Aunque, como siempre, escéptico, y más ahora, después de todo lo ya vivido, yo compartía aquella misma actitud. Desde mi individualidad extrema, que seguía conservando y alentando pese a todo, yo compartía aquella misma actitud, pero no porque lo anterior me pareciera ya superado, sino, al contrario, porque siempre me lo había parecido. Me refiero al arte de los setenta, contaminado por su circunstancia histórica, pero también a los movimientos que en los primeros años ochenta habían pasado por vanguardistas y que para mí no eran más que divertimentos protagonizados por unos cuantos niños rebeldes de papá. Y es que, al final, se trataba de eso: de jugar a ser artistas más que de serlo con todas las consecuencias.

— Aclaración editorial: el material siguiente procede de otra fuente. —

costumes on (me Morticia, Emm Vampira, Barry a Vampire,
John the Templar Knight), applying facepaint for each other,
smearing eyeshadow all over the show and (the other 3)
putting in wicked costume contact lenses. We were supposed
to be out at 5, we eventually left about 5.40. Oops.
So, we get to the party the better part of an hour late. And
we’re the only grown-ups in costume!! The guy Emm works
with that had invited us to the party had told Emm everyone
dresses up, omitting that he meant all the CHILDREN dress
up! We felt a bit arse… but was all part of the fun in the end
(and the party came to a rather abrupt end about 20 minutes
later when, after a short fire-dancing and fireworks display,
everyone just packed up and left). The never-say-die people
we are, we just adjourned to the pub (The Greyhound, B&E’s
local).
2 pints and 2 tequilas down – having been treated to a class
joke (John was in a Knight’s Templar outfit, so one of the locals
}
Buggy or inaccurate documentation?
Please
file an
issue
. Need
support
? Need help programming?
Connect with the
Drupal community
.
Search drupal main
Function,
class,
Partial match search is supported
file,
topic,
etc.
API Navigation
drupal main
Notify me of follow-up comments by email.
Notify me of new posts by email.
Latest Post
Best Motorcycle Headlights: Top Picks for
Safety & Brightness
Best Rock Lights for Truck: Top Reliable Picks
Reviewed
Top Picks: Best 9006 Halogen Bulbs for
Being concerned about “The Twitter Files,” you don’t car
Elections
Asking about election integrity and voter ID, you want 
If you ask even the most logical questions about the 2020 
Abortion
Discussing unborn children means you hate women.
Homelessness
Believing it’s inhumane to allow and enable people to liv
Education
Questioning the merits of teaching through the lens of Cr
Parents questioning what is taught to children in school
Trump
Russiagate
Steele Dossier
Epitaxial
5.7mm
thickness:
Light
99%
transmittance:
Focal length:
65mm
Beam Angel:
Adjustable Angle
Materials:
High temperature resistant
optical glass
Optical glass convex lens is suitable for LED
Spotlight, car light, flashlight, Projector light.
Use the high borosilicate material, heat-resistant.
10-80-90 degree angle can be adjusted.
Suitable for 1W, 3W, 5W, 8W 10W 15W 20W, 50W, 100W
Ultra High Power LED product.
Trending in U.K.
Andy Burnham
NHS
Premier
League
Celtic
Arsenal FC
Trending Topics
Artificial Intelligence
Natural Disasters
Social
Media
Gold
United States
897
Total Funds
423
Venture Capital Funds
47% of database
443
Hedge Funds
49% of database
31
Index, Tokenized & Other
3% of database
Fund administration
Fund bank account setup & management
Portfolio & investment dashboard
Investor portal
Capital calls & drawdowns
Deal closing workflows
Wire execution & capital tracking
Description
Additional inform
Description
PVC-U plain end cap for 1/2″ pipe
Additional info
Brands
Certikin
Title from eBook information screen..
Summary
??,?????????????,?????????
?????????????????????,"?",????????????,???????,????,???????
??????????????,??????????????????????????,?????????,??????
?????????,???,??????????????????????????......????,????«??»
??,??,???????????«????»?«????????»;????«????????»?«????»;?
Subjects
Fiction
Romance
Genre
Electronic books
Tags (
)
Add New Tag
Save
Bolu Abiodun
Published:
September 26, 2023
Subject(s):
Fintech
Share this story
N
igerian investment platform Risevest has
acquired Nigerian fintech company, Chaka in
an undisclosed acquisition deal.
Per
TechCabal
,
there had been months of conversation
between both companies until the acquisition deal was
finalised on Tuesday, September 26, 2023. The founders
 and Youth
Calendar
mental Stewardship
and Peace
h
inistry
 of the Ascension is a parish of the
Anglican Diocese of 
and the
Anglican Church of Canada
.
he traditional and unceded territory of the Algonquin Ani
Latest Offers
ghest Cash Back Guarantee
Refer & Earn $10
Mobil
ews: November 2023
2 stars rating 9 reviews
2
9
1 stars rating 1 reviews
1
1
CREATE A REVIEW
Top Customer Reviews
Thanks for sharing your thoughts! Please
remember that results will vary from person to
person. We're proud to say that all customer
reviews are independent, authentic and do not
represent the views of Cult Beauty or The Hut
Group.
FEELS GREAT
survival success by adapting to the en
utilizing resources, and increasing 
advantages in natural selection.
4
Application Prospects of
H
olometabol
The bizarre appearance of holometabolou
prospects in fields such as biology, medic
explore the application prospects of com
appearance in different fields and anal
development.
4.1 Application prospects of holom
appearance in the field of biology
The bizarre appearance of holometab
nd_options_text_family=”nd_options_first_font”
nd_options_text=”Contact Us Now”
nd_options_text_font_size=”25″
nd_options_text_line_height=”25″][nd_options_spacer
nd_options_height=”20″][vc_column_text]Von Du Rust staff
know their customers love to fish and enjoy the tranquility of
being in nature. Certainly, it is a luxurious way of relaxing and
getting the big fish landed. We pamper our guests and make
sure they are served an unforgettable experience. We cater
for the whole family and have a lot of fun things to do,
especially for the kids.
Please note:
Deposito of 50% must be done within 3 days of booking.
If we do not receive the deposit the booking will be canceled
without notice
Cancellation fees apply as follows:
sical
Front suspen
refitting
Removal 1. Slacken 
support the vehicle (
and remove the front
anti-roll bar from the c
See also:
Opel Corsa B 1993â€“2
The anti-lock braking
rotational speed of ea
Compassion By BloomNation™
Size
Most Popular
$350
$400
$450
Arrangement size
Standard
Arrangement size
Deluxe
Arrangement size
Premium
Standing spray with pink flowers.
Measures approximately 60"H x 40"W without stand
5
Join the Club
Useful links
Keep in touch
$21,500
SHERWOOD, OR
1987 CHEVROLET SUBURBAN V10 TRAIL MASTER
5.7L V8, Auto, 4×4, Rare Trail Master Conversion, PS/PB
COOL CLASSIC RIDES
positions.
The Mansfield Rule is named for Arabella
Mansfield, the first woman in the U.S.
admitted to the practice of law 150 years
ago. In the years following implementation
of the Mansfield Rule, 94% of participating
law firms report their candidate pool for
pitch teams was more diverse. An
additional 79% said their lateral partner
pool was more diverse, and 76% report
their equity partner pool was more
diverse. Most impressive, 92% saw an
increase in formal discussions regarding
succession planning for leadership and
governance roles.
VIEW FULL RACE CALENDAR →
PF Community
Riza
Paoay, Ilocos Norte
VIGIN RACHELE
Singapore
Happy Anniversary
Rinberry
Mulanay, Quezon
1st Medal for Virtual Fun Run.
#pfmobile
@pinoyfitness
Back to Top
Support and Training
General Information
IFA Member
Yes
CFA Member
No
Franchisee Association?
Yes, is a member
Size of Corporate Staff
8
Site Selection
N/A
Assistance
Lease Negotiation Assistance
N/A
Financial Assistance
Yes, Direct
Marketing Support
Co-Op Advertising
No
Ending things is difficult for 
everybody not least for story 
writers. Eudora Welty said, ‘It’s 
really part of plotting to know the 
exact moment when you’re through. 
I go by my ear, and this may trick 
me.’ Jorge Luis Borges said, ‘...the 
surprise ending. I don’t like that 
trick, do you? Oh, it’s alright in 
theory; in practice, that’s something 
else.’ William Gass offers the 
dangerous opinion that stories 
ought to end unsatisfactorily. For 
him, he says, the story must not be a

Por eso, en aquellos años, yo viví mi vida al margen. Tanto cuando estaba solo como, antes, cuando vivía con otra gente, yo viví mi vida al margen, procurando no participar apenas, salvo como espectador, de aquéllos, ni dejar que me influyeran todos aquellos pintores que entonces acaparaban la cultura y la vida madrileñas y del país. Y es que la mayoría de ellos, tanto los ya consagrados como los que pretendían sucederlos, me parecían, salvo excepciones, personas sin interés, cuando no directamente despreciables. Por eso, digo, yo seguí pintando al margen, sin importarme lo que estuviera de moda en cada momento y tomando como ejemplos, como siempre, a los realmente importantes; esto es: los expresionistas, los vanguardistas del fin de siglo, los de entreguerras, Picasso… Principalmente Picasso. Ellos eran mis maestros y mis auténticas referencias, ante los que palidecían, cuando no se volvían patéticos, los pintores que por entonces pasaban en España por geniales. Y que se creían genios ellos mismos, como era el caso de Pepe Rubio.